BEGIN

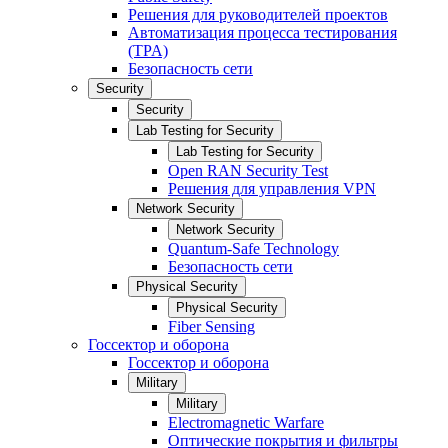
Решения для руководителей проектов
Автоматизация процесса тестирования
(TPA)
Безопасность сети
Security
Security
Lab Testing for Security
Lab Testing for Security
Open RAN Security Test
Решения для управления VPN
Network Security
Network Security
Quantum-Safe Technology
Безопасность сети
Physical Security
Physical Security
Fiber Sensing
Госсектор и оборона
Госсектор и оборона
Military
Military
Electromagnetic Warfare
Оптические покрытия и фильтры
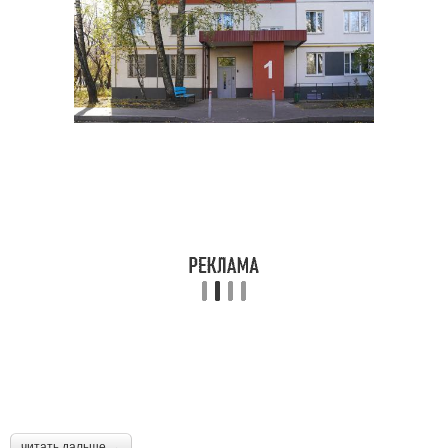
читать дальше →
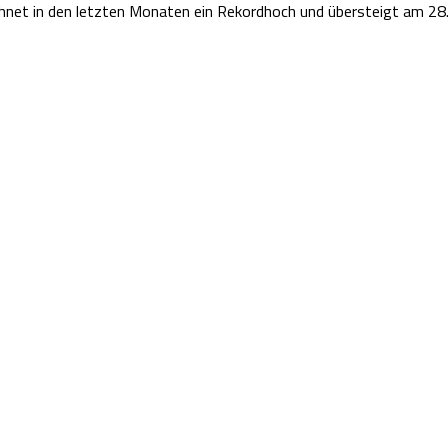
ichnet in den letzten Monaten ein Rekordhoch und übersteigt am 28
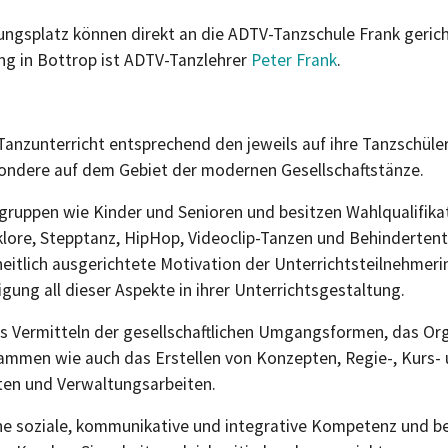
ngsplatz können direkt an die ADTV-Tanzschule Frank geric
ung in Bottrop ist ADTV-Tanzlehrer
Peter Frank
.
Tanzunterricht entsprechend den jeweils auf ihre Tanzschü
ondere auf dem Gebiet der modernen Gesellschaftstänze.
ngruppen wie Kinder und Senioren und besitzen Wahlqualifika
klore, Stepptanz, HipHop, Videoclip-Tanzen und Behindertent
itlich ausgerichtete Motivation der Unterrichtsteilnehmeri
ng all dieser Aspekte in ihrer Unterrichtsgestaltung.
s Vermitteln der gesellschaftlichen Umgangsformen, das Or
ammen wie auch das Erstellen von Konzepten, Regie-, Kurs- 
ten und Verwaltungsarbeiten.
he soziale, kommunikative und integrative Kompetenz und b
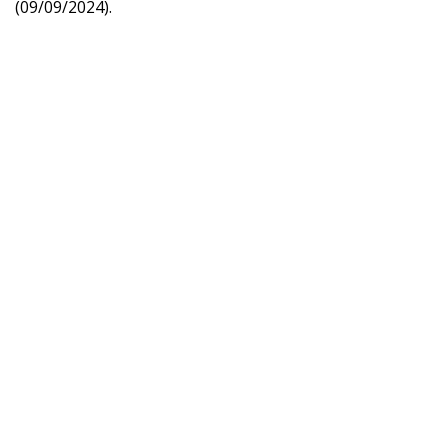
(09/09/2024).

END

▸ **Activity**:
Could you give the listing again exactly as it stands, minus any pictures?

▸ **Reply to the exercise**:
Решения для руководителей проектов
Автоматизация процесса тестирования
(TPA)
Безопасность сети
Security
Security
Lab Testing for Security
Lab Testing for Security
Open RAN Security Test
Решения для управления VPN
Network Security
Network Security
Quantum-Safe Technology
Безопасность сети
Physical Security
Physical Security
Fiber Sensing
Госсектор и оборона
Госсектор и оборона
Military
Military
Electromagnetic Warfare
Оптические покрытия и фильтры
читать дальше →
ichnet in den letzten Monaten ein Rekordhoch und übersteigt am 28
ngsplatz können direkt an die ADTV-Tanzschule Frank geric
ung in Bottrop ist ADTV-Tanzlehrer
Peter Frank
.
Tanzunterricht entsprechend den jeweils auf ihre Tanzschü
ondere auf dem Gebiet der modernen Gesellschaftstänze.
ngruppen wie Kinder und Senioren und besitzen Wahlqualifika
klore, Stepptanz, HipHop, Videoclip-Tanzen und Behindertent
itlich ausgerichtete Motivation der Unterrichtsteilnehmeri
ng all dieser Aspekte in ihrer Unterrichtsgestaltung.
s Vermitteln der gesellschaftlichen Umgangsformen, das Or
ammen wie auch das Erstellen von Konzepten, Regie-, Kurs- 
ten und Verwaltungsarbeiten.
he soziale, kommunikative und integrative Kompetenz und b
(09/09/2024).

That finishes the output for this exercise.